Here are some old threads about that particular website.


----------



## Saddlebag (Jan 17, 2011)

If the price is under $500, then the retailer paid less than $250. That should tell you a whole lot about the quality. Best to steer clear.


----------



## SouthernTrails (Dec 19, 2008)

Saddlebag said:


> If the price is under $500, then the retailer paid less than $250. That should tell you a whole lot about the quality. Best to steer clear.


Actually the cost a lot less than that wholesale, those saddle packages from India are between 70.00 and 95.00 each in lots of 20.
A half container ocean freight (20 saddles) from India is 375.00.
Import Fees, 160.00 for the lot.
Shipping from the dock to your door for 20 saddles 400.00

So total wholesale for each saddle package 116.00 to 141.00, depend on how much bling and tooling on the saddle, the synthetic saddles cost about 15.00 each less than the leather ones.

6 or 7 companies from Kanpur India have been bugging me for years to buy their junk :lol::lol:
I had 4 companies send me a total of 6 Saddles for Free over the years to try out hoping I banged my head hard enough in the past that I would sell their product.

How can they sell them so cheap?
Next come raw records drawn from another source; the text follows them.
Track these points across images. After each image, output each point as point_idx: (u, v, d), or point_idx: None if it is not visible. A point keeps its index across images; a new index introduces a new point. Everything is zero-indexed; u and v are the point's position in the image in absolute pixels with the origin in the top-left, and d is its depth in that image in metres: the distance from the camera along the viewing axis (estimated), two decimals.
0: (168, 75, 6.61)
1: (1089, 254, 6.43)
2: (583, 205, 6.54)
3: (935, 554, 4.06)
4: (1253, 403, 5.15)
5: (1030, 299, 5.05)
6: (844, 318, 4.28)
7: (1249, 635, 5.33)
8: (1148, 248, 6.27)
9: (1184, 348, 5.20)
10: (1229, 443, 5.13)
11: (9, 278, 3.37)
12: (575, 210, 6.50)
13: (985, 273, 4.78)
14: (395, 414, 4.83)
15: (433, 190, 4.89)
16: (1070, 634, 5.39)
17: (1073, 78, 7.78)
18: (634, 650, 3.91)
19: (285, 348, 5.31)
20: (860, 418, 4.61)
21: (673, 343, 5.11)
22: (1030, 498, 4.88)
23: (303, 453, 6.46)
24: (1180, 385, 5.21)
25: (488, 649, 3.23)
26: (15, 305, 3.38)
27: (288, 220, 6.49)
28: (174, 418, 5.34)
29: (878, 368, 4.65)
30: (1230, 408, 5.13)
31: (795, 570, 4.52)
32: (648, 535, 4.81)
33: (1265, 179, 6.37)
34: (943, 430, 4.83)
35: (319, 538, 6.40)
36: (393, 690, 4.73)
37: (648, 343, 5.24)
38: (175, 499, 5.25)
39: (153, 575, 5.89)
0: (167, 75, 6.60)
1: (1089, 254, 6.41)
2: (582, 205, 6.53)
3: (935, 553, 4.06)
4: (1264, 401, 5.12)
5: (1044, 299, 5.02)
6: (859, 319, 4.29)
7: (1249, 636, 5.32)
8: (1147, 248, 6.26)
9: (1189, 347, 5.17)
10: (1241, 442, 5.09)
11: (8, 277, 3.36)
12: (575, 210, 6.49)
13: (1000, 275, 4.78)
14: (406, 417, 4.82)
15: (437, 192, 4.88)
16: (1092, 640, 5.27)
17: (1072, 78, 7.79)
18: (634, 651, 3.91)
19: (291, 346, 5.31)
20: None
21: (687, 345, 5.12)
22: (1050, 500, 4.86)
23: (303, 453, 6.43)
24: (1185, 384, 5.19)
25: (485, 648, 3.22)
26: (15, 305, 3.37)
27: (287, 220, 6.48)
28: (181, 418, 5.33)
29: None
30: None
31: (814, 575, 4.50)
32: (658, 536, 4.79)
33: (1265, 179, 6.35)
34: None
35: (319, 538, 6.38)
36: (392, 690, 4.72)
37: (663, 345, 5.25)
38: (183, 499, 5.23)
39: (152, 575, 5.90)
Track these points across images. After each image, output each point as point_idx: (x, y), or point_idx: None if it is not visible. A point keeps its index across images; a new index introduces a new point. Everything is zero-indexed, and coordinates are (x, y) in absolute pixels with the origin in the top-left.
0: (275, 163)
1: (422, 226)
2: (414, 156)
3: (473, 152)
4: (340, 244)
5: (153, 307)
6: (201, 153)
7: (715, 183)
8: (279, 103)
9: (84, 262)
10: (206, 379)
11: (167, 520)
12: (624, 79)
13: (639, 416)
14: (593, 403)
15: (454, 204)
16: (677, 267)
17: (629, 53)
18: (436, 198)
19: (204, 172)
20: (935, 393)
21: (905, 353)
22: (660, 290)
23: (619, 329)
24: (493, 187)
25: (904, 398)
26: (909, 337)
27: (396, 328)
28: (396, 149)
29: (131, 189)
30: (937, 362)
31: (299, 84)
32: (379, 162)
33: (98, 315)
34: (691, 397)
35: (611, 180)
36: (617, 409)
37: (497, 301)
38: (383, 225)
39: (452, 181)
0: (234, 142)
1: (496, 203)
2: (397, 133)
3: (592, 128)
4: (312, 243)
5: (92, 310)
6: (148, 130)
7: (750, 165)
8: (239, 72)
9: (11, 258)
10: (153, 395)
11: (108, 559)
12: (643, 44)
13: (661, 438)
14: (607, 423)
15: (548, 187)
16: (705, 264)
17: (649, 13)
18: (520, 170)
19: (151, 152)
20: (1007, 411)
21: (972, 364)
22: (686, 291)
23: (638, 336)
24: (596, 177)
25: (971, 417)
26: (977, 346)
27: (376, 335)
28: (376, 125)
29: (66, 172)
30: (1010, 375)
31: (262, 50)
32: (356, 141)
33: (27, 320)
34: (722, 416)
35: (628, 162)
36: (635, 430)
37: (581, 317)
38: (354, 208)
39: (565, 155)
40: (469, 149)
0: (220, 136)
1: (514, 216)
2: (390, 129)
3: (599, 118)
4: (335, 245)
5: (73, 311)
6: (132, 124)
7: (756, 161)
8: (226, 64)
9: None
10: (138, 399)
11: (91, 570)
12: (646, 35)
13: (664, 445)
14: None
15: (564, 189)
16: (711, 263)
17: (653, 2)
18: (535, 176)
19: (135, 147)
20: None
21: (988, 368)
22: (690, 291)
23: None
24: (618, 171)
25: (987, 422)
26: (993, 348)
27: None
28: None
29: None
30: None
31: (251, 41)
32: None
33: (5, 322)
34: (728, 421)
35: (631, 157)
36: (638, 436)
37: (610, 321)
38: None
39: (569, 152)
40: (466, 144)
Hollow Fiberglass Trees, Water Buffalo Leather (which is virtually free as they pull water buffalo form the Ganges River) and the workers make 2.00 an hour.

Screws and nails do not hold in those hollow trees and the thin leather will soon tear from use.

The old saying you get what you pay for is not true with the Saddles made in India, as a door stop or boat anchor cost 5.00 to 10.00 :lol:

Sorry to be so blunt, but I love Horses too much to even think of those things being brought into the US and Canada, well anywhere for that matter.... 

Ebay is full of those cheapies for 250.00 or less if anyone really dares to try one :lol:

.


----------



## waresbear (Jun 18, 2011)

And the leather used on those saddles are tanned with urine!!!! Ewwwww, pee saddles!!!!!!!


----------



## SouthernTrails (Dec 19, 2008)

waresbear said:


> And the leather used on those saddles are tanned with urine!!!! Ewwwww, pee saddles!!!!!!!


Most of them are, but I was trying to keep my rant less gross :rofl:


.


----------



## Saddlebag (Jan 17, 2011)

Southern, thanks for all that info. No wonder so many try to sell these cheapies. Someone had asked me to consign one which I declined.


----------



## Delaware Equestrian (Nov 20, 2013)

Thanks for the info everyone! I had no idea about the urine tanning ahahah www


----------



## Roxiandsplotch (Nov 18, 2012)

My friend had gotten one from that site and it didn't seem so bad. But the seat sizing ran a little small. From just seeing the saddle in person, it didn't seem that bad. But now that I know all of what's wrong with that company, I personally wouldn't buy from there... Best of luck!


----------